REPORT, « HATE SPEECH IGNITED: UNDERSTANDING HATE SPEECH IN MYANMAR », October 8, 2020


[1] En 2015, les minorités ont, dans l’ensemble, davantage voté pour la LND que pour les partis ethniques aspirant à les représenter. En 2015, la LND a remporté 59,4 % des sièges du Parlement de l’Union et les partis ethniques 8,7 %. Dans les parlements des états ethniques Chin, Kayah, Kachin, Kayin et Mon, la LND a remporté plus de 50 % des sièges.
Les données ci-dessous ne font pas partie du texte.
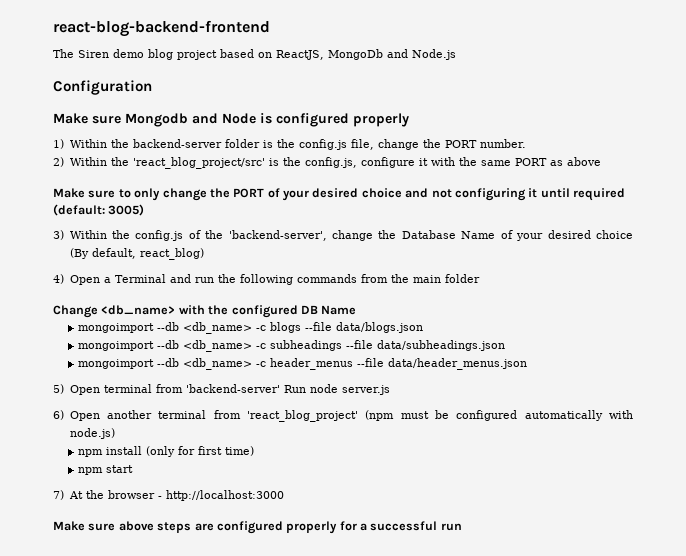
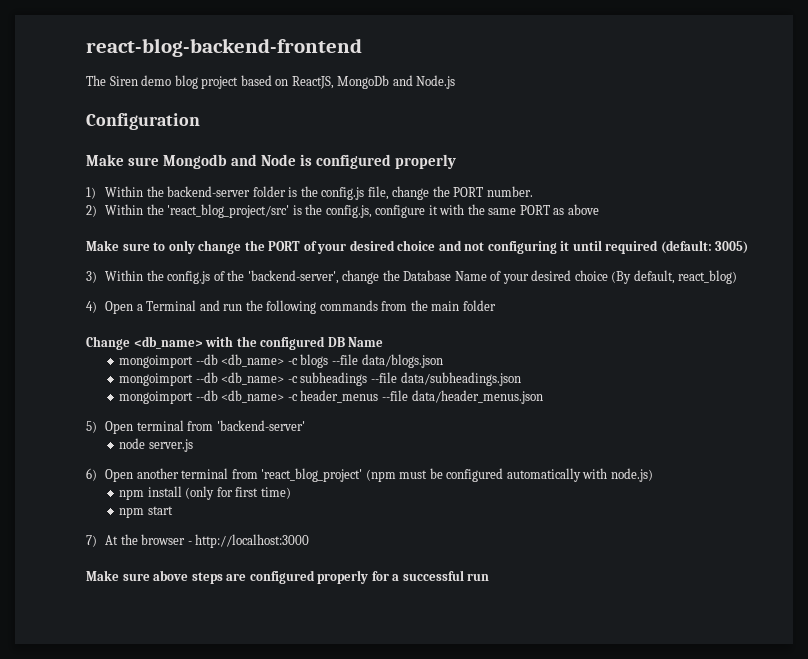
[283,385,306,393] Run -> (305, 425) //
La situation est cependant différente dans l’état Shan, où la LND n’a remporté que 16,2 % des sièges, l’USDP en ayant raflé 23,2 %. Quant à l’état d’Arakan, où la minorité Rohingya était privée du droit de vote, l’Arakan National Party (ANP) a remporté 48,9 % des sièges du parlement, la LND n’obtenant que 19,1 %.

[2] En 2018 et 2019, la Mission d’établissement des faits de l’ONU – mandatée pour enquêter sur la situation dans les états d’Arakan, Kachin et Shan à partir de 2011 – a documenté des éléments génocidaires, des crimes contre l’Humanité et des crimes de guerre à l’encontre de la minorité Rohingya, des violations systématiques des droits humains à l’encontre de la population Rakhine, et des crimes contre l’Humanité et des crimes de guerre dans les états Kachin et Shan. En septembre 2020, l’ONU a fait état de nouveaux crimes de guerre, voire de crimes contre l’Humanité, commis par l’armée birmane dans l’Arakan.

[3] L’armée dispose de 25 % des sièges du Parlement selon la Constitution, et donc d’un droit de veto sur la réforme de ce texte : il faut plus 75 % des voix au Parlement pour le modifier. Un système mis en place par et pour l’armée en 2008 !

[4] Les militaires disposent d’office de 25 % de sièges au Parlement, une donnée de taille pour le calcul de la majorité nécessaire à la mise en place d’un gouvernement…

[5] Myanmar: Ethnic Politics and the 2020 General Election, MYANMAR POLICY BRIEFING | 23 | September 2020 TNI Trannational institute https://www.tni.org/files/publication-downloads/bpb23_def_26092020_highres.pdf

[6] La Birmanie comprend 21 subdivisions administratives – parmi lesquelles 7 états ethniques et 7 régions – réunies dans le cadre d’un système politique centralisé. Les régions sont majoritairement peuplées de Bamar, mais y vivent aussi des personnes appartenant à des minorités ethniques. Les Bamar représentent environ 70 % de la population.